Die gute alte „Blasenbroschüre“ aus dem Schwulenreferat der DAH erschien gegen Ende des letzten Jahrhunderts. Sie ist natürlich längst vergriffen, eine konzeptionelle Neuentwicklung war dringend notwendig, schließlich stehen die Nachfragen nach den „Risiken“ beim Blasen sowohl bei den Beratern als auch bei den Präventionsteams vor Ort an vorderster Stelle. Das Risiko, sich beim Blasen mit HIV zu infizieren, ist zwar extrem gering, die Unsicherheiten sind aber vielleicht gerade deshalb besonders groß. Gleichfalls gehört Blasen zu den beliebtesten sexuellen Praktiken sowohl mit dem primären als auch mit anderen Sexpartnern.
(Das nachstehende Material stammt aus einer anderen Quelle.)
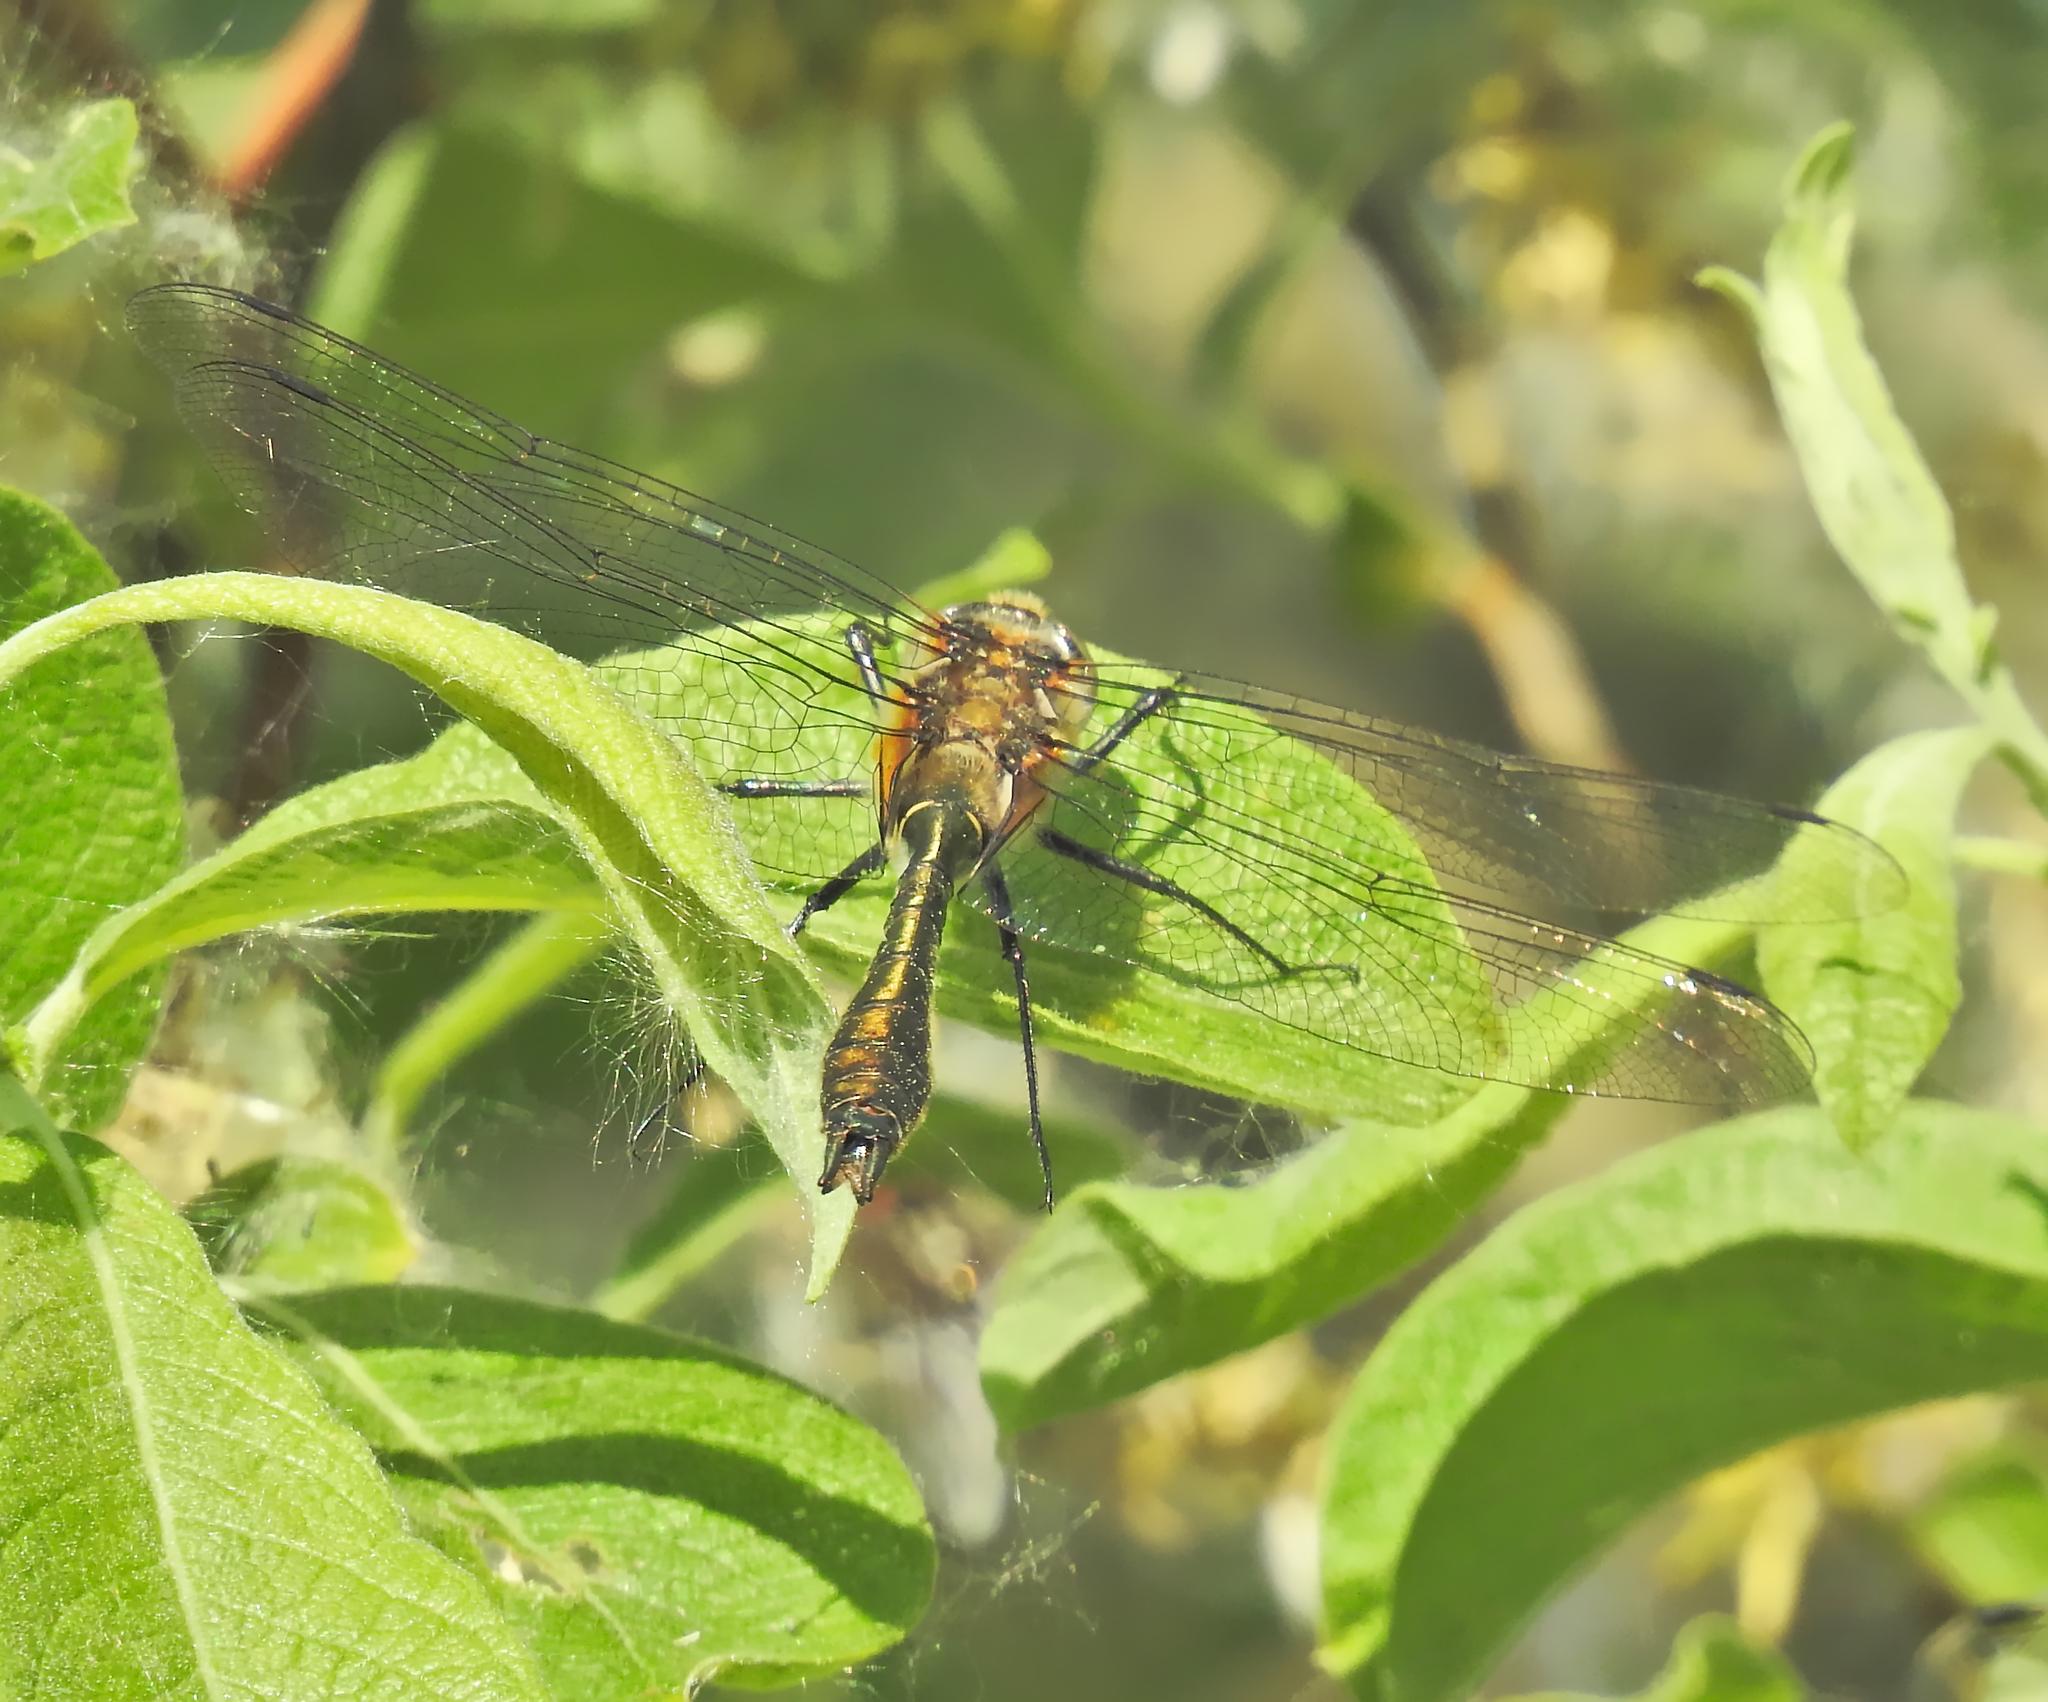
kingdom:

Bei der nun vorgelegten Neubearbeitung haben wir nicht nur die neuesten medizinischen Kenntnisse zum Thema berücksichtigt; wir greifen auch die Fragen auf, die in der Präventionsberatung mit schwulen und bisexuellen Männern immer wieder gestellt werden. Wir wollen dabei nicht nur Unsicherheiten abbauen, sondern auch eigene gesundheitliche Kompetenzen fördern: Was kann man tun, worauf sollte man achten, um Risiken eigenverantwortlich zu begegnen (z.B. „Mundgesundheit“, Umgang mit anderen sexuell-übertragbare Infektionen, Verbleib des Spermas etc.)? Gleichzeitig sollte in der Broschüre Lust und Spaß am Sex nicht zu kurz kommen.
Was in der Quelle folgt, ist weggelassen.